Capecitabine can harm an unborn baby if the mother or the father is using this medicine.
- If you are a woman, you may need a pregnancy test to make sure you are not pregnant. Use birth control while using this medicine and for at least 6 months after your last dose.
- If you are a man, use birth control if your sex partner is able to get pregnant. Keep using birth control for at least 3 months after your last dose.
- Tell your doctor right away if a pregnancy occurs.
Pregnancy may be less likely to occur while the mother or the father is using this medicine. Both men and women should still use birth control to prevent pregnancy because the medicine can harm an unborn baby.
Do not breastfeed while using this medicine, and for at least 2 weeks after your last dose.
- Drink at least two to three quarts of fluid every 24 hours, unless you are instructed otherwise.
- You may be at risk of infection so try to avoid crowds or people with colds, and report fever or any other signs of infection immediately to your health care provider.
- Wash your hands often.
- To help treat/prevent mouth sores, use a soft toothbrush, and rinse three times a day with 1/2 to 1 teaspoon of baking soda and/or 1/2 to 1 teaspoon of salt mixed with 8 ounces of water.
- Use an electric razor and a soft toothbrush to minimize bleeding.
- Avoid contact sports or activities that could cause injury.
- To reduce nausea, take anti-nausea medications as prescribed by your doctor, and eat small, frequent meals.
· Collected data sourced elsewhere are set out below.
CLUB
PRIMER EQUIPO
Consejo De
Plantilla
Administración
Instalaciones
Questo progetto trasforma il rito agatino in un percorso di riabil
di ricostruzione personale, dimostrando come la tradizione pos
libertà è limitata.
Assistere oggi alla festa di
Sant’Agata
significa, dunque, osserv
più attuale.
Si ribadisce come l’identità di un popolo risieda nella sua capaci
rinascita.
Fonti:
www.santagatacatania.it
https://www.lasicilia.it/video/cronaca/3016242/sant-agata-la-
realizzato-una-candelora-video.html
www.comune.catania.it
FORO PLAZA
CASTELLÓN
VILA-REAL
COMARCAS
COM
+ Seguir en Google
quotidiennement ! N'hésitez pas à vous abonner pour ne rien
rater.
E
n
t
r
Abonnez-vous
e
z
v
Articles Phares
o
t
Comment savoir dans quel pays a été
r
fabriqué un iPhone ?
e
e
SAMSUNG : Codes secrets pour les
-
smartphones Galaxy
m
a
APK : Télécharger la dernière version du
- Prevention of hand-foot syndrome. Modification of normal activities of daily living to reduce friction and heat exposure to hands and feet, as much as possible during treatment with capecitabine. (for more information see – Managing side effects: hand-foot syndrome).
- Keeps palms of hands and soles of feet moist using emollients such as Aveeno®, Udder cream, Lubriderm®, or Bag Balm®.
- Follow a regimen of anti-diarrhea medication as prescribed by your health care professional.
- Eat foods that may help reduce diarrhea.
- Avoid sun exposure. Wear SPF 30 (or higher) sunblock and protective clothing.
- You may experience drowsiness or dizziness; avoid driving or engaging in tasks that require alertness until your response to the drug is known.
- In general, drinking alcoholic beverages should be kept to a minimum or avoided completely. You should discuss this with your doctor.
- Get plenty of rest.
- Maintain good nutrition.
- If you experience symptoms or side effects, be sure to discuss them with your health care team. They can prescribe medications and/or offer other suggestions that are effective in managing such problems.